Papers by Author: Xiao Lin Yu

Abstract: The response surface method (RSM) developed in recent years is an effective way to solve the structural reliability problems with implicit performance function. In order to improve the computational efficiency and make RSM suitable well to large and complex engineering structures, the reliability analysis method based on uniform design method (UDM) and support vector machine (SVM) was proposed. UDM is adopted to select training data and SVM is used as response surface. Structural reliability index is calculated in combination with the traditional reliability analysis methods (such as, the first-order reliability method (FORM), the second-order reliability method (SORM) or Monte Carlo simulation method (MCSM)). Numerical examples show that sampled with the UDM can greatly reduce the number of samples required for training by SVM model, and a very good approximation of the limit state surface can be obtained to get the failure probability. The reliability analysis of the under serviceability limit-state of a typical self-anchored suspension bridge——Sanchaji Bridge was carried out with the improved response surface method.
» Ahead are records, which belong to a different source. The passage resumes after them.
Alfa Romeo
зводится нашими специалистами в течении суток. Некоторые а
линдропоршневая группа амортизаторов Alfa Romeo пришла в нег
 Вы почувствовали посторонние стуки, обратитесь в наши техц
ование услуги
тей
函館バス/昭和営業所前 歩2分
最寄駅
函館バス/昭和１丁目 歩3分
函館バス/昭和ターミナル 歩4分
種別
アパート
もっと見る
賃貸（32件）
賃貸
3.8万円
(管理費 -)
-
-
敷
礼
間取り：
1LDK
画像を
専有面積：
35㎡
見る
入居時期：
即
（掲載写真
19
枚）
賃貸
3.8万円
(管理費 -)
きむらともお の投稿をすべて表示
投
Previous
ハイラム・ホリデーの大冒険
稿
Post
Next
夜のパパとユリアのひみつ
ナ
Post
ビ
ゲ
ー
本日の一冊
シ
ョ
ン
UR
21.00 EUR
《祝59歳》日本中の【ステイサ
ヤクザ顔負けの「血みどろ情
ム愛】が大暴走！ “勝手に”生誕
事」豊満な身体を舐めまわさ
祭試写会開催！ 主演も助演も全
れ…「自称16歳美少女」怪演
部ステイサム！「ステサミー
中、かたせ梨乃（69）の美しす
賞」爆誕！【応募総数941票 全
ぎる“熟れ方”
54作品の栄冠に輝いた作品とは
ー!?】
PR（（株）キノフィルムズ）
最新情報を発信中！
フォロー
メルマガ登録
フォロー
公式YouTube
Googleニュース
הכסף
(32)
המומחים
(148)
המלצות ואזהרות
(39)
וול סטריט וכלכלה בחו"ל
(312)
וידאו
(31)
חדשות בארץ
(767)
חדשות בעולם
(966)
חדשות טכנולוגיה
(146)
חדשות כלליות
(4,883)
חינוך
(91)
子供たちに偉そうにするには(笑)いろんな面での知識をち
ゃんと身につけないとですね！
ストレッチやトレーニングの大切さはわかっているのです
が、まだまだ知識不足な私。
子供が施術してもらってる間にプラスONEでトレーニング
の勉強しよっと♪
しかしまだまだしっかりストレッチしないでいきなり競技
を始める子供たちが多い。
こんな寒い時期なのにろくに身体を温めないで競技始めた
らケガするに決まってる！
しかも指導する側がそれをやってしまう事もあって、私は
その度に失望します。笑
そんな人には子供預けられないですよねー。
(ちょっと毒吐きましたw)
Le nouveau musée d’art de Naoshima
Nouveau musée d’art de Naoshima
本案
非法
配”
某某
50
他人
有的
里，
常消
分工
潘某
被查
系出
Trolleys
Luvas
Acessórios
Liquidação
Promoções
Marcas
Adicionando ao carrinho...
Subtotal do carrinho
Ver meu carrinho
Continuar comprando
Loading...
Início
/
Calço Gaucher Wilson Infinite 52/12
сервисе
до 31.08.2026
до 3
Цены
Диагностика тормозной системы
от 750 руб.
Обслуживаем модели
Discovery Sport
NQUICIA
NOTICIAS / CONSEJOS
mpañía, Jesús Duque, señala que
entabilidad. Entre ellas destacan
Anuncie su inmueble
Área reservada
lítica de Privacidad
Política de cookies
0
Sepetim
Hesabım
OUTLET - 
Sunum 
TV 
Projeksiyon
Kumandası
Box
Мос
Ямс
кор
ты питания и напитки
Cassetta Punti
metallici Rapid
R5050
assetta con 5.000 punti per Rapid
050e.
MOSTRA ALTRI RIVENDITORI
Abstract: Since the performance functions of large complex structures can not be expressed explicitly in the process of reliability analysis, support vector machines (SVM) with good ability of generalization are used as the response surface function based on the small training samples. The uniform design method was adopted in selecting the training data. The least support vector machines (LS-SVM) were used to find the support vectors. The limit state function was expressed by the LS-SVM regression. Reliability analysis was then performed by the usual reliability method (e.g., the first-order reliability method, the second-order reliability method or Monte Carlo) on the response surface. The results of calculations of numerical examples and a typical cable-stayed bridge show that LS-SVM using the uniform design method can well approximate the real response of complex structures which has a good efficiency and accuracy and can be applied in complex structures.

Abstract: In this paper, first order reliability method (FORM) is generalized to the seismic reliability analysis of long-span bridges and the first excursion probability of a single tower cable-stayed bridge is studied. The seismic motivation is firstly dispersed as a series of random variables. Then the cross velocities on the dispersed time points can be obtained by solving the motivation of the design checking points with FORM. The upper bound of first excursion probability is also obtained by integrating the cross velocities at different time. The results show that the seismic reliability analysis method based on the FORM is feasible and effective to solve the first excursion probability problem. The single tower cable-stayed bridge studied in this paper has a higher reliability under strong seismic.